I have an extremely gifted but not very personable veterinary assistant at my practice. What can I do to encourage her to
be a little friendlier with co-workers and clients?
Some people are simply very introverted and that can be interpreted as being unfriendly, says Dr. Michael Paul, principal
of Magpie Veterinary Consulting in the West Indies. Cultural and generational differences can also cause one to feel like
they "don't fit."
"You don't say anything about how this person treats other staff members," Dr. Paul says. "Not interacting socially or sharing
interests may lead to isolation. About all you can do in that case is to include her in activities, take her to lunch, get
to know her. Don't misinterpret her quietness as being unfriendly."

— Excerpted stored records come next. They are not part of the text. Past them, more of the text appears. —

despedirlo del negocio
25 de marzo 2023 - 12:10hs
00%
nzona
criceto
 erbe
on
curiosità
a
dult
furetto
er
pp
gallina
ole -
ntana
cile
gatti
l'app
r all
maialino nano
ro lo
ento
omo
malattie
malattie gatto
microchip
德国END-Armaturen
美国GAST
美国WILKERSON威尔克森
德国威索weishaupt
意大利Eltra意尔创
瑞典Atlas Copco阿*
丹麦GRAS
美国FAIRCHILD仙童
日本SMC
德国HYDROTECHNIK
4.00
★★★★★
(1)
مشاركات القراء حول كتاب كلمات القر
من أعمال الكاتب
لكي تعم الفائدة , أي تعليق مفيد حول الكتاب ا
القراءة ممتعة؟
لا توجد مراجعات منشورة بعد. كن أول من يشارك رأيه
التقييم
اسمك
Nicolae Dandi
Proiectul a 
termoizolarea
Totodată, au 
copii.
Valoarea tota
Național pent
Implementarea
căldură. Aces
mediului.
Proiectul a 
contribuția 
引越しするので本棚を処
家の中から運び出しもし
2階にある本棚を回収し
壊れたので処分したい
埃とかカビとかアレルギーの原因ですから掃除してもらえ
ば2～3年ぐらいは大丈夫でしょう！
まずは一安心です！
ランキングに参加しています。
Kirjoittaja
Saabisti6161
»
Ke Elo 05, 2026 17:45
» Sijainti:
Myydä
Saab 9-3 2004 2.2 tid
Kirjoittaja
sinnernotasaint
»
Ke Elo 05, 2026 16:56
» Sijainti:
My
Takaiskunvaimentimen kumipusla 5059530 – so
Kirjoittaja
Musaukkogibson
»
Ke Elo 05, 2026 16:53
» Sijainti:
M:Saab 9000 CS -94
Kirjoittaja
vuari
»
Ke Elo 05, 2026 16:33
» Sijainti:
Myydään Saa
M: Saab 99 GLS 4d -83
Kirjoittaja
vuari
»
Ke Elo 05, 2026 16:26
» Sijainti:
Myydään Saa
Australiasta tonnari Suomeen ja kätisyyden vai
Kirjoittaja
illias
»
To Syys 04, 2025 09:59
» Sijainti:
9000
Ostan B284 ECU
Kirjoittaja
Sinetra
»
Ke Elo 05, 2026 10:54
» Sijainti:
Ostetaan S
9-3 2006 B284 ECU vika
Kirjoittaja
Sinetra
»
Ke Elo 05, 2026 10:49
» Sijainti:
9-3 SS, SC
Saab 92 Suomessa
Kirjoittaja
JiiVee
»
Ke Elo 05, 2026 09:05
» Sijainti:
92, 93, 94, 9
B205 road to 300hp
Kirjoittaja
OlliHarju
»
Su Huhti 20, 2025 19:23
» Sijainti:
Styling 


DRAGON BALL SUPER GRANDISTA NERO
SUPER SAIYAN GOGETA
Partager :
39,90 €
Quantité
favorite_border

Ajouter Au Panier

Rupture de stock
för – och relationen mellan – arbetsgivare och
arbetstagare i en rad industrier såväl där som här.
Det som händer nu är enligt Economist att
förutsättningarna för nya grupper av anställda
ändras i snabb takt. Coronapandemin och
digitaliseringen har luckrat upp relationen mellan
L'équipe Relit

On the other hand, how she talks to and interacts with others is much more important, Dr. Paul says. Being quiet and distant
is one thing, but being rude, mean-spirited or passive-aggressive is something else. Such behavior is sometimes a defense
to keep people at a distance. She may not even be aware she does it. However, behavior that adversely impacts others cannot
"If that's the case, I suggest having a talk with her and telling her the way people feel," Dr. Paul says. "If her behavior
is destructive, tell her that if she doesn't work toward a better attitude, she'll have to leave."
She could be valuable as a work performer, but every staff member has value and she simply cannot be allowed to hurt them
by diminishing their value. Shy and quiet, you accept and help her grow. Toxic? She needs to change—or go.